Reconstruire l'Europe pendant le mandat de Trump
Aujourd'hui, le grand méchant Trump est de retour à la Maison Blanche. Avec lui, son équipe d'élites "anti-élites", qui plonge l’Europe dans l’incertitude. Et si c'était une bonne chose pour le Vieux Continent ?
Si l'on en croit le discours ambiant, comme souvent, ce serait la fin du monde. En l'occurrence, Trump et ses puissants amis propriétaires de multinationales signeraient l'arrivée au pouvoir de l'extrêmisme et du populisme, torpillant au passage les valeurs intrinsèques de l'Union européenne. Entre la multiplication des menaces commerciales, l’affaiblissement des institutions internationales et l’isolement diplomatique, il y a de quoi s’inquiéter. Cependant, cette victoire étant aussi celle du souverainisme et de l'isolationnisme, elle pourrait aussi avoir des effets positifs sur notre autonomie.

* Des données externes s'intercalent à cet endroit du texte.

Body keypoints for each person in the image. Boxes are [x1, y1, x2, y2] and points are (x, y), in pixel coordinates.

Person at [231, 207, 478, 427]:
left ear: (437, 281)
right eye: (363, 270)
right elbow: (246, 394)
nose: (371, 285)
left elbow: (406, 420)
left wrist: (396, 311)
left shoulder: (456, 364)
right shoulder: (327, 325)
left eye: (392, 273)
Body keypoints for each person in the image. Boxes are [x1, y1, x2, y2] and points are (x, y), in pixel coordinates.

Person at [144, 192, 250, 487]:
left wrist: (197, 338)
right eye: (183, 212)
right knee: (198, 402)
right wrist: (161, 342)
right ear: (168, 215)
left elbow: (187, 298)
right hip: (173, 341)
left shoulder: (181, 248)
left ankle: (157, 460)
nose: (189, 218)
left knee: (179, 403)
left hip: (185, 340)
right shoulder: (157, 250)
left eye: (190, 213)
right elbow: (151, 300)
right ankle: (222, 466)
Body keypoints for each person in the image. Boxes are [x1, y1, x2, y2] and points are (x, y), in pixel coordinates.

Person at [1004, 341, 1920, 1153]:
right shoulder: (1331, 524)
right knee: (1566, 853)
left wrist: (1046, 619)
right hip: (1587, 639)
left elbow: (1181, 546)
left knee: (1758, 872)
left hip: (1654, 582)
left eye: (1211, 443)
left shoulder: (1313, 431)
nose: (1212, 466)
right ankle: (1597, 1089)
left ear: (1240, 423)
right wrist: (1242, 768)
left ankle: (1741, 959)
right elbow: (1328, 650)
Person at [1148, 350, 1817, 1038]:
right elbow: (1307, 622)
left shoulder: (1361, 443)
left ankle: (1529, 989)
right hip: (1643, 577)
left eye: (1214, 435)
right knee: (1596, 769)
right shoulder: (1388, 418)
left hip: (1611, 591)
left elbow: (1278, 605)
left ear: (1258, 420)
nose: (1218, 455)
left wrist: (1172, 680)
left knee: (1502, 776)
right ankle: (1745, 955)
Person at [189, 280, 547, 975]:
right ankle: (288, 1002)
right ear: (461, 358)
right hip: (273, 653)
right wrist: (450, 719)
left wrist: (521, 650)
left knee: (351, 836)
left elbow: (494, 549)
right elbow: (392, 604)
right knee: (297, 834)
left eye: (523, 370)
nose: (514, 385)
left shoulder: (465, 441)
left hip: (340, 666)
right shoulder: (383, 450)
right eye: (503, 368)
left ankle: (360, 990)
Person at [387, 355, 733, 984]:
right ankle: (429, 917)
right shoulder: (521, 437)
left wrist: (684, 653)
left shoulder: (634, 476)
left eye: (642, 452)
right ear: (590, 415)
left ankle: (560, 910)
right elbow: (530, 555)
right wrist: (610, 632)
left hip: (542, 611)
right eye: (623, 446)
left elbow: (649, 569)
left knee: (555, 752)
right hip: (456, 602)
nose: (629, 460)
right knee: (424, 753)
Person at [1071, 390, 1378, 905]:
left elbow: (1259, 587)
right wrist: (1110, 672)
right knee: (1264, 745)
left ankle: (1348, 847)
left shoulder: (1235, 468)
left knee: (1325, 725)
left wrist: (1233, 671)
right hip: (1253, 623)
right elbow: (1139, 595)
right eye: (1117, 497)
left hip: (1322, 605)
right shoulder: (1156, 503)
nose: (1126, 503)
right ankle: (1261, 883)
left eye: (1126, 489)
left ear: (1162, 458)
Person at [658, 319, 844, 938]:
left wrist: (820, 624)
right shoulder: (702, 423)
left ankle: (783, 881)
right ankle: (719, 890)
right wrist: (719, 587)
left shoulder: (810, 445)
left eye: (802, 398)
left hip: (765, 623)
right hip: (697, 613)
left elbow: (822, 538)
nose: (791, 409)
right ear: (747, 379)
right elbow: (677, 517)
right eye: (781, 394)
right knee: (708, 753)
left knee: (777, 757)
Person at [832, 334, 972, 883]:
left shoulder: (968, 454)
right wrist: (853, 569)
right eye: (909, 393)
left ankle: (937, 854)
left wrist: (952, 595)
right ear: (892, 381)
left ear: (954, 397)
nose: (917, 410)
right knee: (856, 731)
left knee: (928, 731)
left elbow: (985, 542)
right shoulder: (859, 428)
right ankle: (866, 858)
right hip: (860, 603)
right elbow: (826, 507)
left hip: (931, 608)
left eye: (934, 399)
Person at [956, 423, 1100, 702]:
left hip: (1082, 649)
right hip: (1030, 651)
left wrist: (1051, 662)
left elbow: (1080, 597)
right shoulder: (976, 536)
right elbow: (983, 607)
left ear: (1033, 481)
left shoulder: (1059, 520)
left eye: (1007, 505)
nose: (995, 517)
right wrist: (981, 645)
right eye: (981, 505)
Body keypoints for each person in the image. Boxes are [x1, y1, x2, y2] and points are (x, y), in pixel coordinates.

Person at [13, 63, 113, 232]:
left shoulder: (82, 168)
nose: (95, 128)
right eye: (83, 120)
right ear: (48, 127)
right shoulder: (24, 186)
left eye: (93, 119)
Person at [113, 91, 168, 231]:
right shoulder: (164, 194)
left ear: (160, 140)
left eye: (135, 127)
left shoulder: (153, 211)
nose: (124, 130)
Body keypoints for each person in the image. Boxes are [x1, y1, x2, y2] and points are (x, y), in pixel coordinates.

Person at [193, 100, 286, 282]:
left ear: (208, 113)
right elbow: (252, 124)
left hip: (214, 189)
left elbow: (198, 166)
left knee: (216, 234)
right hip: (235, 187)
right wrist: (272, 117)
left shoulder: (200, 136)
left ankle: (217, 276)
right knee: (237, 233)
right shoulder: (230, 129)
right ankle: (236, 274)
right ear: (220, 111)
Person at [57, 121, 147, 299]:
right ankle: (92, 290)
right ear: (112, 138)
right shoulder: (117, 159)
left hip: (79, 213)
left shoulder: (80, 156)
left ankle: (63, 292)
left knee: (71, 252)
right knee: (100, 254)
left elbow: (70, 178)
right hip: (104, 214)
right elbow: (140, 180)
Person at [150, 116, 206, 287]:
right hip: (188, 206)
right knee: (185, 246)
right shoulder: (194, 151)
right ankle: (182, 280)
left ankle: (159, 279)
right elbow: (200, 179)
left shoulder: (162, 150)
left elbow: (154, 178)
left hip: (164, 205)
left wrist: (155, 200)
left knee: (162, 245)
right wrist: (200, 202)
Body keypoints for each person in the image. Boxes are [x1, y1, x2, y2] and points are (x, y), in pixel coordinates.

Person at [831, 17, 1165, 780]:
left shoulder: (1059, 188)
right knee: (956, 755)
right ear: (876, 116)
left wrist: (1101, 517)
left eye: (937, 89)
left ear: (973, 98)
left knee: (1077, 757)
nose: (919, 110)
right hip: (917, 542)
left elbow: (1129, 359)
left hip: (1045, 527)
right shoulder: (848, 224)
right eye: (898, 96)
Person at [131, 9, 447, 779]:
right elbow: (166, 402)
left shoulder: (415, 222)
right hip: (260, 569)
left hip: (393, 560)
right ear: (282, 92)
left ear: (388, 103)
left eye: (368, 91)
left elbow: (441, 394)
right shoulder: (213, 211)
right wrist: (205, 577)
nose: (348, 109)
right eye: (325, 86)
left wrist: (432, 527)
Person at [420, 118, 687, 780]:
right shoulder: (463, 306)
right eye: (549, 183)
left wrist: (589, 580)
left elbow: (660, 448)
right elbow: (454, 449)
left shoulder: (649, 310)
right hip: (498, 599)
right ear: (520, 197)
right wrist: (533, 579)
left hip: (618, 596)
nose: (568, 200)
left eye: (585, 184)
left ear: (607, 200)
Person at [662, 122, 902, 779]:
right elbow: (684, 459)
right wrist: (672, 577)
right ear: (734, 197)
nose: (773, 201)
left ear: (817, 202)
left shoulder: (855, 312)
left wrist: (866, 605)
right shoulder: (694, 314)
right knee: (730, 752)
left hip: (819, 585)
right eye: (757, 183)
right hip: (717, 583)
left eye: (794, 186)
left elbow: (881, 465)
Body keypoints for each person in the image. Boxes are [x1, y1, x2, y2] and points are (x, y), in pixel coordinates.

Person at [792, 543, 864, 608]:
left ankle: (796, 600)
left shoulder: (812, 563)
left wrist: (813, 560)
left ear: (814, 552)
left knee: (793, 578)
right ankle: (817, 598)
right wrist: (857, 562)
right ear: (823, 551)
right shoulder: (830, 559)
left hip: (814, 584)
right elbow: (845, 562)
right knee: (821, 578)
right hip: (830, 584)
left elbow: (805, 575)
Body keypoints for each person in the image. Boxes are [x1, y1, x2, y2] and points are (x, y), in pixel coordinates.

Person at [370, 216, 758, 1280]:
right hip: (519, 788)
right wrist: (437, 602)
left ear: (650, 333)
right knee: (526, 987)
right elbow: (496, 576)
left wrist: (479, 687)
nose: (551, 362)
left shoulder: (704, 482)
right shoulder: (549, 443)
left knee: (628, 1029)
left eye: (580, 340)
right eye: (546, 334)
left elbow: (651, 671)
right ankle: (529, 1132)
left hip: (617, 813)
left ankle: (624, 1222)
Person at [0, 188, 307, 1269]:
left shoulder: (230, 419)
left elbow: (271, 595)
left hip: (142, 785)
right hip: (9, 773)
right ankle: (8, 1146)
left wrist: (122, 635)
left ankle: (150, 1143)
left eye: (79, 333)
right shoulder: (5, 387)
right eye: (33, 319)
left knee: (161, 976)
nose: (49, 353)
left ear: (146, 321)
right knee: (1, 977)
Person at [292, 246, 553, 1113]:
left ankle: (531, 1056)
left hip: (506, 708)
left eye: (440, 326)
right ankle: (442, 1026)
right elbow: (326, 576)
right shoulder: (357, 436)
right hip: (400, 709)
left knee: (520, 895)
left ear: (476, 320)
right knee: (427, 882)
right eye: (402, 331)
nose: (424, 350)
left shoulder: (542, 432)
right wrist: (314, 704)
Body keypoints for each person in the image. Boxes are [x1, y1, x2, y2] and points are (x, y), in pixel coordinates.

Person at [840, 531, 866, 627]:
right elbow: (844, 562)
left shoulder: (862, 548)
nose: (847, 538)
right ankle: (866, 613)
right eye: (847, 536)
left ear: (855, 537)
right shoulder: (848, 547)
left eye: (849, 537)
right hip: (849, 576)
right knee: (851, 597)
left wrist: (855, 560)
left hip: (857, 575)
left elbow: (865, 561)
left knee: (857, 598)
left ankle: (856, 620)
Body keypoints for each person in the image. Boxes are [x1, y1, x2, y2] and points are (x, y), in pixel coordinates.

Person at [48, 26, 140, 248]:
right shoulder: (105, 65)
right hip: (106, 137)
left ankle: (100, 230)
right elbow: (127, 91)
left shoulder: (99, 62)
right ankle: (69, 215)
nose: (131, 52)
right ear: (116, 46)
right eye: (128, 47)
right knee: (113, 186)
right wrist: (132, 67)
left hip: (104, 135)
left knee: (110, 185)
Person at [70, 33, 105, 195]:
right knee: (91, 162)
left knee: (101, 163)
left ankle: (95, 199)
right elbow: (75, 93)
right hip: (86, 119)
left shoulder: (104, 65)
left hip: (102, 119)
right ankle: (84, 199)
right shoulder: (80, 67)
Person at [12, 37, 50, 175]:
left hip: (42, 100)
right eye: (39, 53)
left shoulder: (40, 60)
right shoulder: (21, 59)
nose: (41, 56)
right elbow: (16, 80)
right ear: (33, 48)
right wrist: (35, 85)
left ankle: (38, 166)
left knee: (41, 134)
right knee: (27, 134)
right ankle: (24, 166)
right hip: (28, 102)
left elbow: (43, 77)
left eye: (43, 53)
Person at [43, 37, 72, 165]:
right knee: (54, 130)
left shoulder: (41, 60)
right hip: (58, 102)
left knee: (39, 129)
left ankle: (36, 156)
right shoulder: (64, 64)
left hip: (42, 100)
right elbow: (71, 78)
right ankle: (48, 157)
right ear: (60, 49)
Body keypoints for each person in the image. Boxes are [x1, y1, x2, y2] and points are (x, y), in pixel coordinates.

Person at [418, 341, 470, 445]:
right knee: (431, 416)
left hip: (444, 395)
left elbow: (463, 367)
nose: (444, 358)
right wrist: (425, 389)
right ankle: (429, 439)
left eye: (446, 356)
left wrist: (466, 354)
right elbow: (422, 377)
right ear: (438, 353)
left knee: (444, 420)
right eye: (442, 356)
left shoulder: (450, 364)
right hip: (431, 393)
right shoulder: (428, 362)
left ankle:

L'Europe, sans les États-Unis
Trump n'a que faire de l'Europe, et il l'a fait savoir à de multiples reprises. Lors de son premier mandat, le Vieux Continent avait été réduit à une simple variable d’ajustement dans les rapports géopolitiques, sous la pression de ses priorités nationales et économiques. En 2025, avec une administration Trump 2.0, on ne pourra pas se reposer sur de bons vieux accords transatlantiques pour faire tourner l'Europe. On ne pourra plus tellement compter sur l'OTAN non plus, qu'il fait peser dans la balance des négociations dès qu'il en a l'occasion. De fait, Donald Trump a toujours affirmé que l’Europe devait prendre en charge sa propre défense et se défaire de sa dépendance à l’égard des États-Unis, et il a peut-être raison.
Cette "thérapie de choc" pourrait être l’occasion de nous réinventer, plus indépendants, plus cohérents et plus stratégiques. Que ce soit d'un point de vue économique, géopolitique ou culturel, les pays européens vont devoir, ou pouvoir, se départir des États-Unis, qui jusqu'alors, semblaient peu à peu nous dicter notre conduite. En d'autres termes, les prochaines années risquent d'être mouvementées, mais comme dans toute bonne crise, il y aura aussi un lot d'opportunités que nous pourrions saisir.
Résignation ou coordination
A priori, il y a deux options possibles en termes de stratégie : se débrouiller pour être dans les bonnes grâces de Trump, et espérer en tirer avantage à l'échelle nationale ; ou bien trouver une autre solution, une force ailleurs qu'à l'autre bout de l'Atlantique. La première option est naturellement privilégiée par les partis européens de droite dure, pour qui le nationalisme est une priorité absolue, et c'est bien ce qui risque de désunir le continent, rendant la deuxième option difficilement accessible. Toutefois...
L'autre option, suggérée par le géopoliticien Cyrille Bret dans un article pour The Conversation, repose sur l'idée que les Européens doivent oublier leurs frustrations et se concentrer sur une seule priorité : la coordination. Selon lui, l'Union européenne pourrait trouver dans l'ignorance de Trump un moteur d'unité. Avec des désaccords croissants sur des sujets comme l’Ukraine, l’économie, le climat ou la diplomatie, les Européens seraient contraints de bâtir une politique commune, plus affirmée et plus autonome. Pendant que Trump adoptera ici et là un rapport de force, que ce soit vis-à-vis de la Russie, de la Chine ou du Moyen-Orient, l'Europe pourrait se présenter comme une alternative sérieuse, à condition que ses membres se serrent les coudes. Dans son article, Cyrille Bret explique que "les Européens doivent s’imposer une discipline de fer en matière de coordination sur les principaux dossiers sécuritaires (Ukraine, Israël), économiques (IA, énergie, tarifs douaniers) et diplomatiques (sanctions, dialogue avec le Sud, organisations multilatérales)". En d’autres termes, il s’agit de dépasser l’attitude de simple "suiveur" pour devenir un acteur géopolitique autonome, capable de peser sur les décisions mondiales. Ce dont l'Europe a toujours rêvé, finalement.
Pour ça, il faudrait nécessairement dépasser les peurs et les dissensions internes pour éviter de céder à la tentation de la conciliation et du pragmatisme économique. Sur le long-terme, ce pourrait être l'occasion de relever les pays européens indépendamment du reste, d'abord dans leur unicité, afin de recréer ensuite un continent capable.